= Classical music blog =

Form of Music Blog

Screenshot of The Rest is Noise, a classical music blog by Alex Ross

A classical music blog uses the blogging format to cover classical music issues from a wide range of perspectives, including music lovers, individual performers and ensembles, composers, arts organizations and music critics.

==Overview==
As blogging has become increasingly popular, the blogrolls for classical music (like those for other genres) have grown increasingly long. "And yes, they are read," wrote music critic Anne Midgette in The New York Times. She reported that an anonymous blogger had posted her wedding picture on their blog, and within 24 hours she had heard about it from both a leading music critic and the marketing director of a major orchestra. The young opera singer Anne-Carolyn Bird uses her blog, The Concert, to chronicle the ups and downs of building a career in her profession, but finds it a useful networking tool as well. A fellow Tanglewood Music Center alumnus, composer Judd Greenstein, tracked her down via her blog, which led to her giving a recital in his concert series. By May 2007, her blog was receiving 250 visitors a day, including opera administrators, critics and fellow singers. Writing in The New Yorker, Alex Ross suggested that the growth of classical music blogs (from dozens when he started his own blog in 2004 to hundreds by 2007) could also be a positive force for maintaining and possibly building the audience for classical music. By giving performers and composers a far wider voice than they ever had before, their blogs put a human face on what Ross termed an "alien culture". He went on to write, "If, as people say, the Internet is a paradise for geeks, it would logically work to the benefit of one of the most opulently geeky art forms in history."

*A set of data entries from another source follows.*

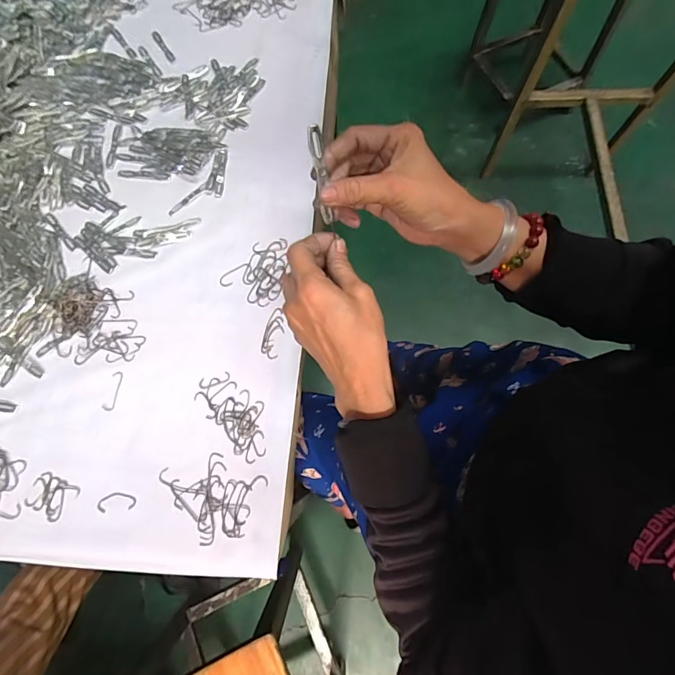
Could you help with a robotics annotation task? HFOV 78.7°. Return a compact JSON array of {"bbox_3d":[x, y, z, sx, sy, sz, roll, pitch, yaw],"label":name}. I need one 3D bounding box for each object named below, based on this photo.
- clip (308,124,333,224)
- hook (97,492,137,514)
[{"bbox_3d":[-0.012,-0.116,0.299,0.010,0.071,0.009,-13,38,-5],"label":"clip"},{"bbox_3d":[-0.226,0.168,0.421,0.039,0.004,0.018,-6,74,-3],"label":"hook"}]

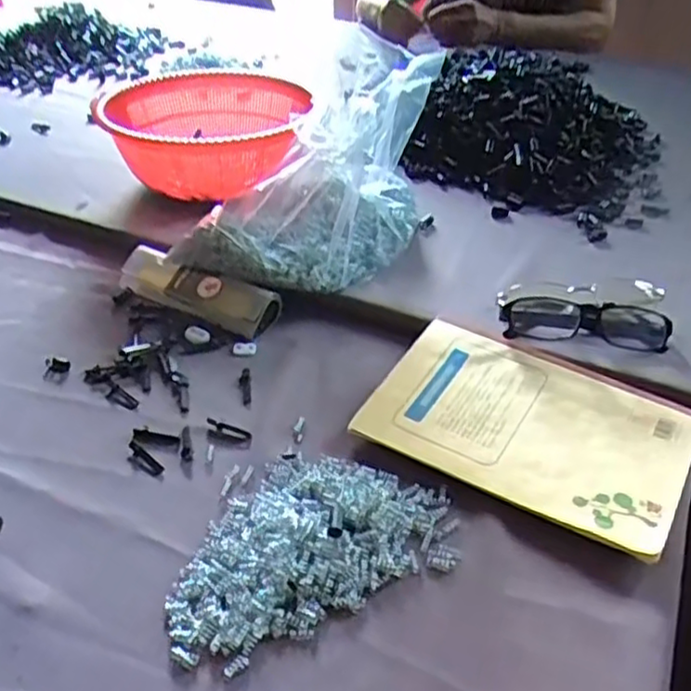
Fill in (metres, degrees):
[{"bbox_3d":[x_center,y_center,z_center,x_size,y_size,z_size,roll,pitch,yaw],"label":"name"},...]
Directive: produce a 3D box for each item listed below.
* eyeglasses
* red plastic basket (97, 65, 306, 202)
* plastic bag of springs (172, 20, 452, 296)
[{"bbox_3d":[0.188,-0.032,0.565,0.125,0.025,0.080,1,37,2],"label":"eyeglasses"},{"bbox_3d":[-0.147,-0.225,0.772,0.201,0.100,0.254,0,37,1],"label":"red plastic basket"},{"bbox_3d":[-0.031,-0.150,0.625,0.174,0.173,0.177,11,39,14],"label":"plastic bag of springs"}]

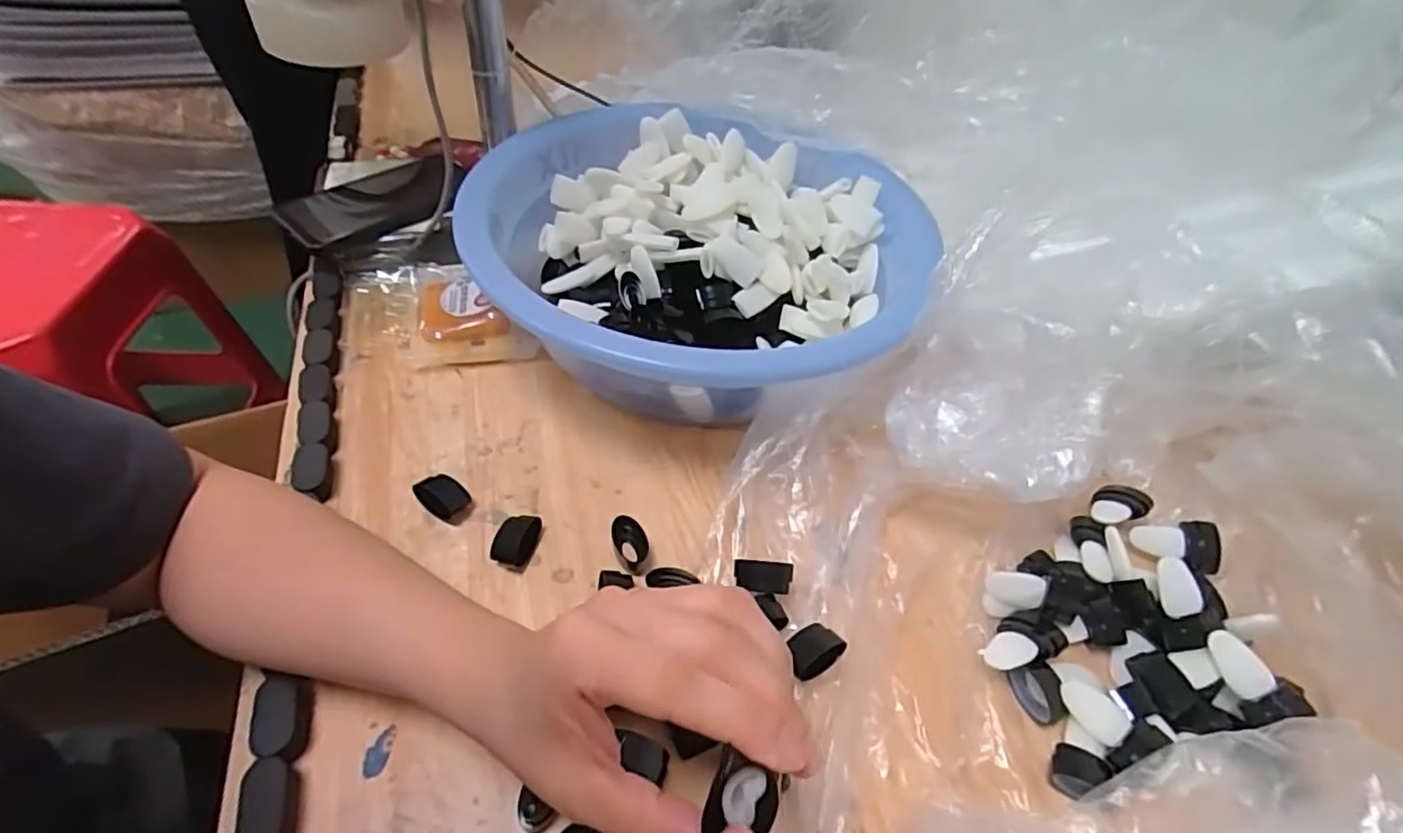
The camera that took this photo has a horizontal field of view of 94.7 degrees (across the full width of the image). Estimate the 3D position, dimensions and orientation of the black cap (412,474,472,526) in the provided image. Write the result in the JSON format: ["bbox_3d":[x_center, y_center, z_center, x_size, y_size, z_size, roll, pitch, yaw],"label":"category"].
[{"bbox_3d":[-0.160,0.051,0.403,0.033,0.017,0.023,30,52,19],"label":"black cap"}]

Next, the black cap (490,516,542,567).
[{"bbox_3d":[-0.110,0.076,0.388,0.023,0.018,0.030,16,49,7],"label":"black cap"}]

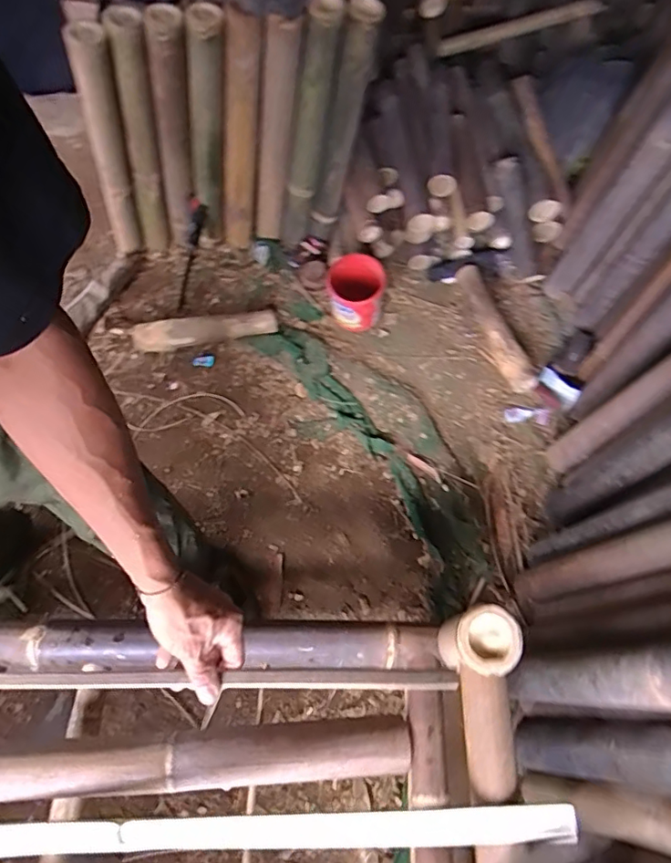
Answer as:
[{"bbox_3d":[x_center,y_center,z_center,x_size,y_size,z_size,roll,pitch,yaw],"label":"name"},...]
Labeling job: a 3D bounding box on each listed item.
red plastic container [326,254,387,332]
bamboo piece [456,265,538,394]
[{"bbox_3d":[0.048,-0.365,1.412,0.155,0.149,0.147,-1,65,1],"label":"red plastic container"},{"bbox_3d":[0.425,-0.286,1.423,0.082,0.050,0.411,-14,65,-5],"label":"bamboo piece"}]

==Print journalism and blogs==
James Jorden launched Parterre Box, a magazine devoted to opera, in 1993; since 2001 it is purely published as a blog. In November 2006, the British arts journalist and author Norman Lebrecht devoted his weekly column in the Evening Standard to the proliferation of classical music blogs but attacked the accuracy of much of their reporting, describing them as "opinion-rich and info-poor". Still, that did not keep him from concluding that "until bloggers deliver hard facts ... paid for newspapers will continue to set the standard as the only show in town".

Lebrecht launched his own blog, Slipped Disc, soon thereafter. Several professional critics and journalists specializing in classical music had already preceded him with independent blogs in addition to their paid work for the print media. These include Alex Ross, of The New Yorker (The Rest is Noise), Joshua Kosman of the San Francisco Chronicle (On a Pacific Aisle), and Jessica Duchen of The Independent (Jessica Duchen's Classical Music Blog).

In addition to independent blogs by music journalists, print publications and radio stations are increasingly adding classical music blogs to their web sites, allowing their journalists more space to cover stories than would be possible in the print editions or on-air. Examples include Anthony Tommasini's blog at The New York Times, Janelle Gelfand's at The Cincinnati Enquirer, Jens F. Laurson's blog for the Washington, D.C. classical radio station WETA, and Scott Foglesong's blog for the San Francisco Examiner. David and Francisco Salazar publish opera-related news in Opera Wire in collaboration with Dallas Opera.

Despite criticism and caution from the side of some professionals, classical music blogging has become viable because it fills a gap that print journalism has left open. Writing about Ionarts, a classical music blog in Washington, D.C., Marc Fisher of The Washington Post points out that "gradually, as such things happen, word spread about a place where music fans could find serious criticism and coverage of concerts and recitals too small or obscure to capture the attention of the Posts Style section." According to Ionarts blogger, Charles T. Downey, "With the unlimited space of a blog and a more specialized audience, there were things we could cover that the Post wouldn't or couldn't."